In the passage, the people contrast the preaching of Jesus with their regular scribes and teachers of the law: He speaks with authority, like he knows what he is talking about, not like the teachers of the law.
Now, if we place ourselves in the text and begin to imagine and feel the dynamics, one can begin to feel the sense of tension and the sense of threat that the scribes and teachers of the law would have been feeling at that point. They were deeply threatened that this young up-start preacher was going to upstage them. Deeply threatened that his new teaching would not only undermine their authority, but maybe even the traditions that they felt it was their duty to protect.
In the midst of what could only have been a very tense moment, we see that a man possessed with what is described as an unclean spirit / impure spirit speaks out: “What do you want with us? Have you come to destroy us?”
Who is the “us” that is being referred to? Who is this man speaking on behalf of?
On the one hand some would interpret this as a demon speaking on behalf of the demonic under-world. But there is another possible interpretation, the man possessed with an unclean spirit is in fact a symbol for the collective unhappiness of the synagogue authorities. The man with the unclean spirit speaks out loud what they are all feeling in their hearts. “What do you want with us? - who do you think you are? Have you come to destroy us?
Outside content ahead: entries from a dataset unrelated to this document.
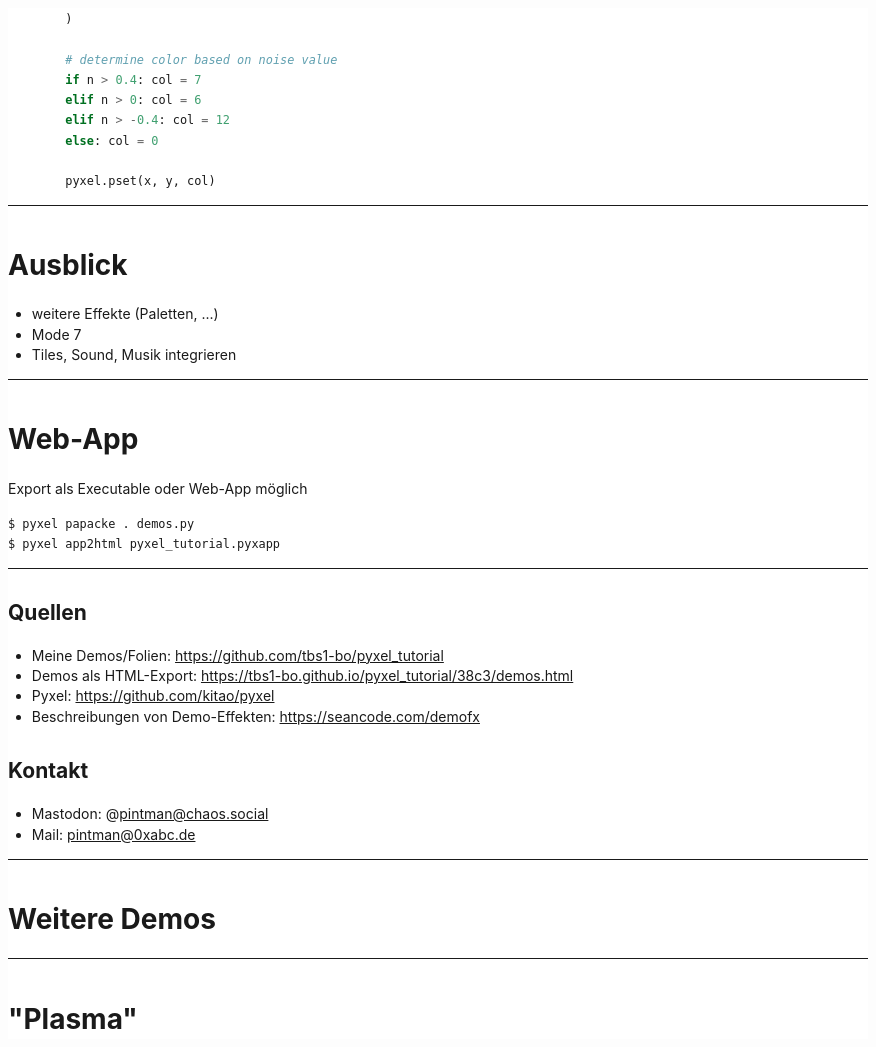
 ```python
        )

        # determine color based on noise value
        if n > 0.4: col = 7
        elif n > 0: col = 6
        elif n > -0.4: col = 12
        else: col = 0

        pyxel.pset(x, y, col)
```

---


# Ausblick

- weitere Effekte (Paletten, ...)
- Mode 7
- Tiles, Sound, Musik integrieren

---

# Web-App

Export als Executable oder Web-App möglich

```shell
$ pyxel papacke . demos.py
$ pyxel app2html pyxel_tutorial.pyxapp
```

---

## Quellen

- Meine Demos/Folien: https://github.com/tbs1-bo/pyxel_tutorial
- Demos als HTML-Export: https://tbs1-bo.github.io/pyxel_tutorial/38c3/demos.html
- Pyxel: https://github.com/kitao/pyxel
- Beschreibungen von Demo-Effekten: https://seancode.com/demofx

## Kontakt

- Mastodon: @pintman@chaos.social
- Mail: pintman@0xabc.de

---

# Weitere Demos


---
# "Plasma"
With your new teaching, have you come to destroy our religious traditions?
What is perhaps even more fascinating in this passage is that the religion of the scribes and pharisees was a religion obsessed with issues of purity.
How fascinating that in the midst of this sacred gathering of people who were obsessed with rules of purity, we have an unclean/impure spirit that begins to speak on their behalf.
What will come out later in Mark's Gospel is that Jesus says that the real purity is not a religion of external rules and rituals that make you pure. The real purity is a purity within, about what is happening in the human heart.
The man possessed by an unclean spirit stands as a symbol of all religion that on the surface puts on a mask of purity, but underneath there are all sorts of demons at work. Egotism, backstabbing, gossip, toxic judgementalism…
The text invites us to look carefully within our own hearts. What are the demons within our own hearts that work beneath the surface? What are the places of uncleanness within our own hearts – those places where we are 'figuratively speaking' possessed by an unclean spirit; those attitudes within that are toxic that have the potential to cause division within our relationships, within our families and within our communities? What are the places where we feel threatened or offended by others?
What could it mean in humility to acknowledge the demons at work within us and to hold them into the light of Christ, that the mind of God, the mind of mercy and compassion, might dwell within us?